__本文__:
========================================================================

図1. ICBMEの案内
International Conference of Biomedical Engineering (ICBME)は、医用生体工学に関する研究や開発に従事する個人や組織が知識や情報を共有し、互いに協力して、アジア地域における医用生体工学の発展および臨床に関する問題を解決していくことを目的として開催されている国際会議である。本会議は3年毎にシンガポールで実施されており、アジア地域における医用生体工学の学会では最大の規模であると言われている。前回の第15回大会(2013年)においては、約40カ国から600名以上の参加者があったとの報告がなされている。
第16回大会(図1)は、2016年12月7日(水)~10日(土)の期間、シンガポールのStephen Riady Centreにおいて、the Faculty of Engineering of the National University of Singaporeおよびthe Biomedical Engineering Society (Singapore)との共同で開催された。本大会では、25カ国から370件以上の演題発表があり、6つの会場ならびにポスター会場にて、基調講演や一般発表などが行われた。会議には、大学や企業の研究者だけではなく、医師やセラピストなど多くの職種からの参加があり、また研究発表の分野や内容においては、義肢、手術用のデバイスやシステム、イメージング手法、ウェアラブル医療器など多岐にわたっていた。基調講演では、アメリカ合衆国やヨーロッパ、アジア各国から著名な研究者が招待され、医用生体工学のこれまでの研究過程や、最新の研究内容、今後の歩みなどについて、非常に興味深い発表がなされた。
自閉症は発達障がいの一種であり、近年の研究において、乳幼児にヒトの顔を見せた場合、定型乳幼児はヒトの眼を見る傾向があるのに対し、自閉症乳幼児は口の動きなど注意を引くものを見る傾向にあるという知見がある。そこで本研究では、これまでに我々が開発してきた瞳孔や注視点の検出技術を応用し、母親や近親者のカラーカメラ画像を乳幼児に見せながら乳幼児の注視点を検出できる、非接触かつ頭部運動を許容する自閉症診断支援装置の開発を試みた。本装置では、ステレオカメラによって母親の3次元瞳孔位置を検出し、これをカラーカメラ動画像に投影することで、動画像中の母親の瞳孔座標をリアルタイムで検出し、瞳孔座標を基に眼領域と口領域をそれぞれ設定する。乳幼児がその領域を見ている割合や、注視位置と眼領域、口領域との距離などを算出することができるため、定型乳幼児と自閉症乳幼児の違いを検出できると考えられる。

========================================================================

__課題の目的__:
本文の内容を3文にまとめてください。

(収集データ)

========================================================================

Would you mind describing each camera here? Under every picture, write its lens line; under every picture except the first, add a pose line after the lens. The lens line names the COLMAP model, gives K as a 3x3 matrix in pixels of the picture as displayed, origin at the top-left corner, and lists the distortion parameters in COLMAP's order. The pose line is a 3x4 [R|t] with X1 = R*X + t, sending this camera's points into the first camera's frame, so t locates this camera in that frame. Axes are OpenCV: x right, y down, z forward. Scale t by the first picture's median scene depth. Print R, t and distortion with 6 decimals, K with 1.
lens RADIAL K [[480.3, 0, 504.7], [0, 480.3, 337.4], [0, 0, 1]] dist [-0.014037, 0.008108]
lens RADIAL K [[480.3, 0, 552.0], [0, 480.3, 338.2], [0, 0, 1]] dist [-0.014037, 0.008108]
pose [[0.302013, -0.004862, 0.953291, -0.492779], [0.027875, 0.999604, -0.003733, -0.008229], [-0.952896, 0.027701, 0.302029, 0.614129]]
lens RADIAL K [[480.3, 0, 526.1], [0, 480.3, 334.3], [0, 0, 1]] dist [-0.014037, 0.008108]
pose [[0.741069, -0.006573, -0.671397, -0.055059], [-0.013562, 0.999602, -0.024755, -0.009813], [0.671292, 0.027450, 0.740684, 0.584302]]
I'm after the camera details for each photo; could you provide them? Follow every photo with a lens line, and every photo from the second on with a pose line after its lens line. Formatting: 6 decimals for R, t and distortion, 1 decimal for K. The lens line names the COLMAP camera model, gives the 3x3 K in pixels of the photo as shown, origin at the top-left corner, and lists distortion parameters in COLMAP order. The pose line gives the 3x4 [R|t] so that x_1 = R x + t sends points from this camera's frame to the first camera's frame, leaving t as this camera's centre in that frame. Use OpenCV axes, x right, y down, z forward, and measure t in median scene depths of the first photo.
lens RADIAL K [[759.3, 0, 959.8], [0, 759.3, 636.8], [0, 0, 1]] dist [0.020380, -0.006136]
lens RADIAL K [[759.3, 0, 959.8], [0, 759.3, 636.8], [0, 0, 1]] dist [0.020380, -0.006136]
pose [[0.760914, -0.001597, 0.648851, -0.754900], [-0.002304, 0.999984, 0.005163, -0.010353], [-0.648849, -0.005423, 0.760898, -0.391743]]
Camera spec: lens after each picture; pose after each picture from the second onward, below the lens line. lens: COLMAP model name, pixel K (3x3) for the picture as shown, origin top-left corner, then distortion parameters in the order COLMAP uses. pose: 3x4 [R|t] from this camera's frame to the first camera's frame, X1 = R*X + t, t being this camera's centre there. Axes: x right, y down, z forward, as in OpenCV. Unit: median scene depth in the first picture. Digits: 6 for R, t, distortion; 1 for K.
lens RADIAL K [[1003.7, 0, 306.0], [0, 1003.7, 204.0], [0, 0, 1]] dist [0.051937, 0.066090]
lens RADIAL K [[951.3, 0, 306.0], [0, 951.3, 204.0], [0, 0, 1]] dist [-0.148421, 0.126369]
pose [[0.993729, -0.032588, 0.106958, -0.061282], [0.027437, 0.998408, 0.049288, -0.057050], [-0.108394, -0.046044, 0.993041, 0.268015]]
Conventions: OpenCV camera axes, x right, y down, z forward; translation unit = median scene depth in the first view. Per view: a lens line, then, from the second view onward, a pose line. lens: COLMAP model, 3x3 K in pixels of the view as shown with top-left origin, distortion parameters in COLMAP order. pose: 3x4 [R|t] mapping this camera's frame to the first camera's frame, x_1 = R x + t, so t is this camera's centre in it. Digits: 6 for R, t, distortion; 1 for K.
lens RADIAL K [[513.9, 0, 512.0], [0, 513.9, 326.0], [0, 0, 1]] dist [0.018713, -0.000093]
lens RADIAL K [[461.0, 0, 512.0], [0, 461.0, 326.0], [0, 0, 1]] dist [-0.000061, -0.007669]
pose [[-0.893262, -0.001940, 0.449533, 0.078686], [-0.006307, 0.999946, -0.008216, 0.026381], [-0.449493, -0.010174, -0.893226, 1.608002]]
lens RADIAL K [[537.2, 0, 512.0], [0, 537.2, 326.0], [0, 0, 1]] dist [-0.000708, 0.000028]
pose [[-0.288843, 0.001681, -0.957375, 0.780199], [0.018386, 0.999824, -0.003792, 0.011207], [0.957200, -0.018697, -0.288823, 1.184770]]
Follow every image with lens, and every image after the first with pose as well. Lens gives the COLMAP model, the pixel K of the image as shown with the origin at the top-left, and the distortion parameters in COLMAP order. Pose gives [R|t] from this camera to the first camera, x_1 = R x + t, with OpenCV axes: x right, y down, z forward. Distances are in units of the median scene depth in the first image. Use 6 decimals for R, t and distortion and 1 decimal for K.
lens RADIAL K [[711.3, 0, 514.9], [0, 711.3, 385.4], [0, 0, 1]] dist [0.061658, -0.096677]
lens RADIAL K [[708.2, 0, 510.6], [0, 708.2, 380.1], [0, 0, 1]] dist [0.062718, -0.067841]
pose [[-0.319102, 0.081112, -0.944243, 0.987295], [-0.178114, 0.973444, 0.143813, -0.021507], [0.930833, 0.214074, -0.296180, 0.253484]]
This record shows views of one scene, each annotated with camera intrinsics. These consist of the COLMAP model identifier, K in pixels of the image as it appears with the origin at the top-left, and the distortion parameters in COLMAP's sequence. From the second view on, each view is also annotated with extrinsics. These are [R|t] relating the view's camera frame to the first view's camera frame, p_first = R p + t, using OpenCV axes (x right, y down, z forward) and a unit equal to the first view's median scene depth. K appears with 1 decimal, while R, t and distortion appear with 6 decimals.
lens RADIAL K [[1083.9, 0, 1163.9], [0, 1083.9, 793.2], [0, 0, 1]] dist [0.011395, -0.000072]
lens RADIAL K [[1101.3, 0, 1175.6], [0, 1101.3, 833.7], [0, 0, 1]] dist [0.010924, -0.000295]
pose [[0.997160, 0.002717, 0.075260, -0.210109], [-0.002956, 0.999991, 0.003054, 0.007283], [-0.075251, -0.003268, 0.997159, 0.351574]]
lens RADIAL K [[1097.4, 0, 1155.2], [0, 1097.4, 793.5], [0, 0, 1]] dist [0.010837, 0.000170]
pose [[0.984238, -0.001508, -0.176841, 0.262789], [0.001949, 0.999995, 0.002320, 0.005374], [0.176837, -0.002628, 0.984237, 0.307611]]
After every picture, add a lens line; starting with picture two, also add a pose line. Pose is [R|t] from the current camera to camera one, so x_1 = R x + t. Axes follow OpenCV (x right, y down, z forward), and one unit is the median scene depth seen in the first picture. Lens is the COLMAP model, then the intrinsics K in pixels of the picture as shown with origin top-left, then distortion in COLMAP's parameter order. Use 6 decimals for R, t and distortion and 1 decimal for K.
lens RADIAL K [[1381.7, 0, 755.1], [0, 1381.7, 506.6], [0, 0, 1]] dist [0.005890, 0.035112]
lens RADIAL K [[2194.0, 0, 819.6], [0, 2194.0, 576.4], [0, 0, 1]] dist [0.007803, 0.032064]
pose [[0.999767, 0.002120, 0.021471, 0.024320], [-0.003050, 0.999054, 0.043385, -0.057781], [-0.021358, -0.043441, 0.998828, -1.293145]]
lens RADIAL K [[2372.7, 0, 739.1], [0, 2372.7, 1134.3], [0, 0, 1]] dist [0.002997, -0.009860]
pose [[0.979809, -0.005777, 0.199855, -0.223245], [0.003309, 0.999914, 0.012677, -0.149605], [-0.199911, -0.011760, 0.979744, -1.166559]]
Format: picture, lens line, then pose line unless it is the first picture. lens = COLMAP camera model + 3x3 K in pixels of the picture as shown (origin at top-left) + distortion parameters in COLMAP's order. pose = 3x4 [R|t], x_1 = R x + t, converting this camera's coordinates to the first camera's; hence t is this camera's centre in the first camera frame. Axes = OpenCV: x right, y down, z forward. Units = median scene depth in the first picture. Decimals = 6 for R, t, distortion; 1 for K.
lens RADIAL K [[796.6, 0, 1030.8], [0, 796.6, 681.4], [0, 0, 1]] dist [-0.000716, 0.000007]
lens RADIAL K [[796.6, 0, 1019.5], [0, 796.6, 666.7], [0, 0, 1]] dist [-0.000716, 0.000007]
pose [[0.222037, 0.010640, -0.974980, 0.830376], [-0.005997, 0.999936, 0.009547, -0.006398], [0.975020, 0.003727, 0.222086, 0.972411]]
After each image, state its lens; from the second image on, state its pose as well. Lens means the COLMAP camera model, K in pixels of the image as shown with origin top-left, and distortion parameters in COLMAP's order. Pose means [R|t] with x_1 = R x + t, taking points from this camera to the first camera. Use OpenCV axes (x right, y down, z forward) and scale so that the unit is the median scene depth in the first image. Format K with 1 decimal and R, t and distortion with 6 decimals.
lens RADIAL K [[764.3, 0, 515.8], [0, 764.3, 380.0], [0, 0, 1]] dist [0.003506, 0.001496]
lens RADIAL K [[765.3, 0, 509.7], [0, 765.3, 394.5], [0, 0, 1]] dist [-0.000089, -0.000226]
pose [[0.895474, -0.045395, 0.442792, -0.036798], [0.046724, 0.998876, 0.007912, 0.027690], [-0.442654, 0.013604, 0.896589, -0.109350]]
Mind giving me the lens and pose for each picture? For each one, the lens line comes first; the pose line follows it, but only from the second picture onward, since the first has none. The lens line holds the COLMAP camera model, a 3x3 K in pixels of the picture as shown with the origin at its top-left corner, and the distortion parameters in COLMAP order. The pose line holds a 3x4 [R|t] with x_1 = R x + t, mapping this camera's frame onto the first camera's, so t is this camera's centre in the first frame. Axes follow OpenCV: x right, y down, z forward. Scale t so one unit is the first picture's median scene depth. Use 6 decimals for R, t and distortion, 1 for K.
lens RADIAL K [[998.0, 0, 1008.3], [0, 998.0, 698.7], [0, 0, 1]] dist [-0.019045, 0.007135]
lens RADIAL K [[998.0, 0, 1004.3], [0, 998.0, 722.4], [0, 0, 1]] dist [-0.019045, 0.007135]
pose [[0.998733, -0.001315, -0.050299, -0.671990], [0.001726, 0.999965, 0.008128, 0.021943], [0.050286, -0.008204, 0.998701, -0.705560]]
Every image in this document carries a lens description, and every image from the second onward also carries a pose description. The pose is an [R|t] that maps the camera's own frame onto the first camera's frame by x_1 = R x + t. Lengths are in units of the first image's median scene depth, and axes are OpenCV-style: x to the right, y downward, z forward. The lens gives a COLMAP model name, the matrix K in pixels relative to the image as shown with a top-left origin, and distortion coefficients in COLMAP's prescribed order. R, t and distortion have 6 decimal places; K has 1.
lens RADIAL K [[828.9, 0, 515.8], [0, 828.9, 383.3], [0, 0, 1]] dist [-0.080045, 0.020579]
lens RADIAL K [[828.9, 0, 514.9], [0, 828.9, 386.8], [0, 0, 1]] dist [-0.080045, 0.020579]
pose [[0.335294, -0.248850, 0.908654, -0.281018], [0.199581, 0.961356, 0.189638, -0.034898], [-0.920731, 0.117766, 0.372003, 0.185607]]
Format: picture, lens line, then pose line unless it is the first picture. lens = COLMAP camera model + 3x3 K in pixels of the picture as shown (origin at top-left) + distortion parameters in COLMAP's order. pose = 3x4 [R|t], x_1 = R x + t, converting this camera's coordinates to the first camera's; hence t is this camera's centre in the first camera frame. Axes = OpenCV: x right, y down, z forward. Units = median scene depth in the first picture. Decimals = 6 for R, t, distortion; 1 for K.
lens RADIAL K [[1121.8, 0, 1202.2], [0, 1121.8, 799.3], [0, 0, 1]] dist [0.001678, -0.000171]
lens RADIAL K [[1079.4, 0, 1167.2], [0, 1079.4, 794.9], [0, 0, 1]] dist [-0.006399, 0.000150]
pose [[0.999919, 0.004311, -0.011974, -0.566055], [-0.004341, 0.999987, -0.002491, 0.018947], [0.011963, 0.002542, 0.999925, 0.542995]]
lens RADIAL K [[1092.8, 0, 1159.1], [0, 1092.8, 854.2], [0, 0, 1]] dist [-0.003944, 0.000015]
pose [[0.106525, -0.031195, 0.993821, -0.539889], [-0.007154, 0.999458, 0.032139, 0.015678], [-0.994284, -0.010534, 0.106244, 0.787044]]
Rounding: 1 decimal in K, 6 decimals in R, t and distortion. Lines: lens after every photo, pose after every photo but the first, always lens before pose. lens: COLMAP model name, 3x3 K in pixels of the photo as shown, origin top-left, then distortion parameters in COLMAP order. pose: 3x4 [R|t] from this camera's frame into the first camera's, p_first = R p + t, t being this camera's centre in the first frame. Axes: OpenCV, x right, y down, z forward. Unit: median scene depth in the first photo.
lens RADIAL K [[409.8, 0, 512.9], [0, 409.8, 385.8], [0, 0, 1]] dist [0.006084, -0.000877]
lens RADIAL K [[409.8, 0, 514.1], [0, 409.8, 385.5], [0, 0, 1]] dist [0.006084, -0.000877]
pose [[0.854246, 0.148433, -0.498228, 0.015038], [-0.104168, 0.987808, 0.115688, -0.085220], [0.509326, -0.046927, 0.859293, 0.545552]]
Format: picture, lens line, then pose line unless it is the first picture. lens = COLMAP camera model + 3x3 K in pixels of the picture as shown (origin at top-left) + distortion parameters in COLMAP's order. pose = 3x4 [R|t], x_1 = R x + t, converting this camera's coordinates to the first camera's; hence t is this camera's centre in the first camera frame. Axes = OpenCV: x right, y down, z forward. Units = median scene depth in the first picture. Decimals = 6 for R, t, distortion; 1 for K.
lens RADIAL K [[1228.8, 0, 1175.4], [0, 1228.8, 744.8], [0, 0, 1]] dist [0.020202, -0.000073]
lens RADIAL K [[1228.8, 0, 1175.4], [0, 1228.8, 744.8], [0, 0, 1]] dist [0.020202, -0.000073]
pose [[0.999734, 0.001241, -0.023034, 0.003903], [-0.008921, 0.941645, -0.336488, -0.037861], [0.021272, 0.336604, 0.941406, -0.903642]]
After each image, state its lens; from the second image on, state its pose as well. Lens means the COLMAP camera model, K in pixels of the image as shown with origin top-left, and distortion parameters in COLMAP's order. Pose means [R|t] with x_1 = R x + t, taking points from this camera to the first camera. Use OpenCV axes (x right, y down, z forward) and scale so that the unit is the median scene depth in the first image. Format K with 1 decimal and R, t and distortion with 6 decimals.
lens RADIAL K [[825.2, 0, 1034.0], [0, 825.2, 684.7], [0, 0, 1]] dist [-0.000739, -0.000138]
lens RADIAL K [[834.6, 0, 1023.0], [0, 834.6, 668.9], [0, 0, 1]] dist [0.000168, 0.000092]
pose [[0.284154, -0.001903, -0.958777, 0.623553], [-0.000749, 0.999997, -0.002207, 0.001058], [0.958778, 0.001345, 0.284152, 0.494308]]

========================================================================

__問題の解答__:
ICBMEは、アジア地域における医用生体工学の発展と臨床に関する問題の解決を目的として、3年毎にシンガポールで開催される国際会議である。第16回大会は2016年12月7日～10日にシンガポールのStephen Riady Centreで開かれ、25カ国から370件以上の演題発表があった。本研究では、瞳孔や注視点の検出技術を応用し、母親や近親者のカラーカメラ画像を見せながら乳幼児の注視点を検出する、非接触かつ頭部運動を許容する自閉症診断支援装置の開発を試みた。